I'm performing queries in a server with Open Source Routing Machine (OSRM) deployed. I send a set of coordinates and obtain a n x n matrix of network distances over a streets network.
In order to improve the speed of the computations, I want to use "ThreadPoolExecutor" to parallelize queries.
So far, I'm setting the connection in two ways, both giving me the same error:
def osrm_query(url_input):
'Send request'
response = requests.get(url_input)
r = response.json()
return r
def osrm_query_2(url_input):
'Send request'
s = requests.Session()
retries = Retry(total=3,
backoff_factor=0.1,
status_forcelist=[ 500, 502, 503, 504 ])
s.mount('https://', HTTPAdapter(max_retries=retries))

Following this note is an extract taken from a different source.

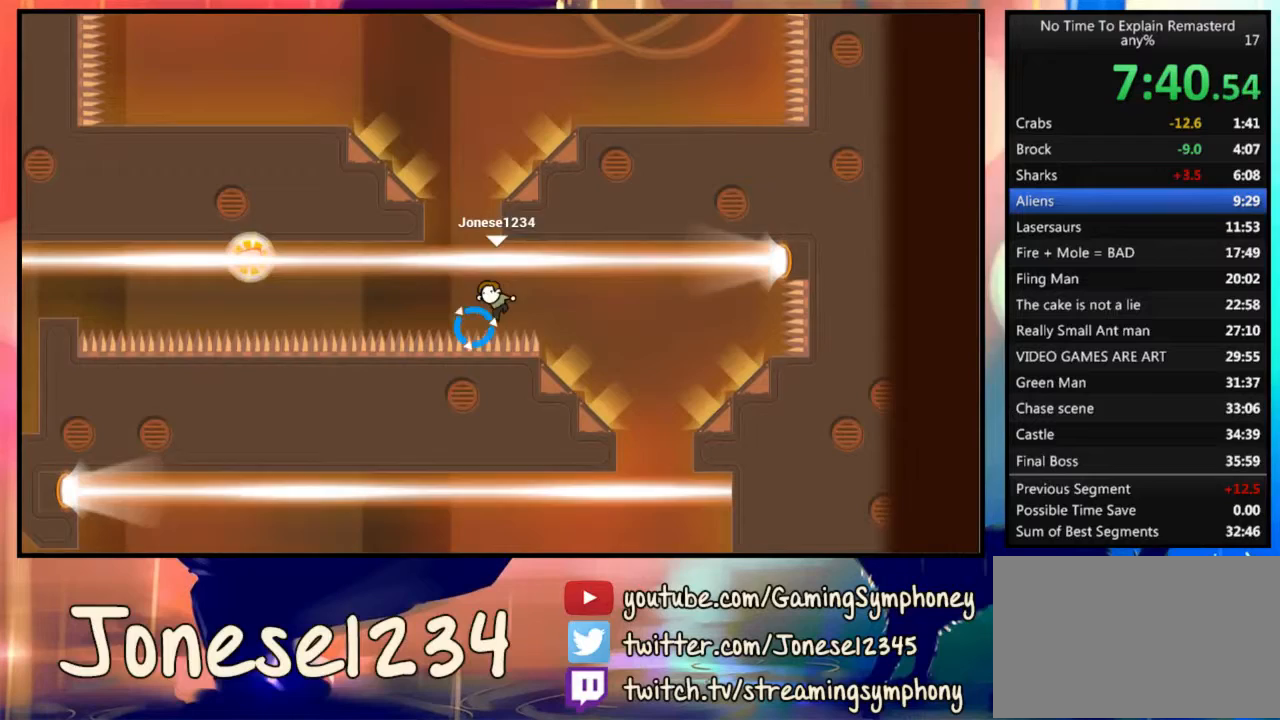
{"keys": [], "mouse": [], "events": []}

response = s.get(url_input)
r = response.json()
return r
I generate the set of URLs (in the _urls list) that I want to send as requests and parallelize this way:
with ThreadPoolExecutor(max_workers=5) as executor:
for each in executor.map(osrm_query_2, _urls):
r.append(each)
So far, all works ok, but then, when parsing more than 40,000 URLs, I get this error back:
OSError: [WinError 10048] Only one usage of each socket address (protocol/networ
k address/port) is normally permitted
As far as I understand, the problem is that I send too many request from my machine, exhausting the number of ports available to send the request (it looks that this has nothing to do with the machine I'm sending the request to).
How can I fix this? There is a way to tell the treadPoolExecutor to re-use the connections?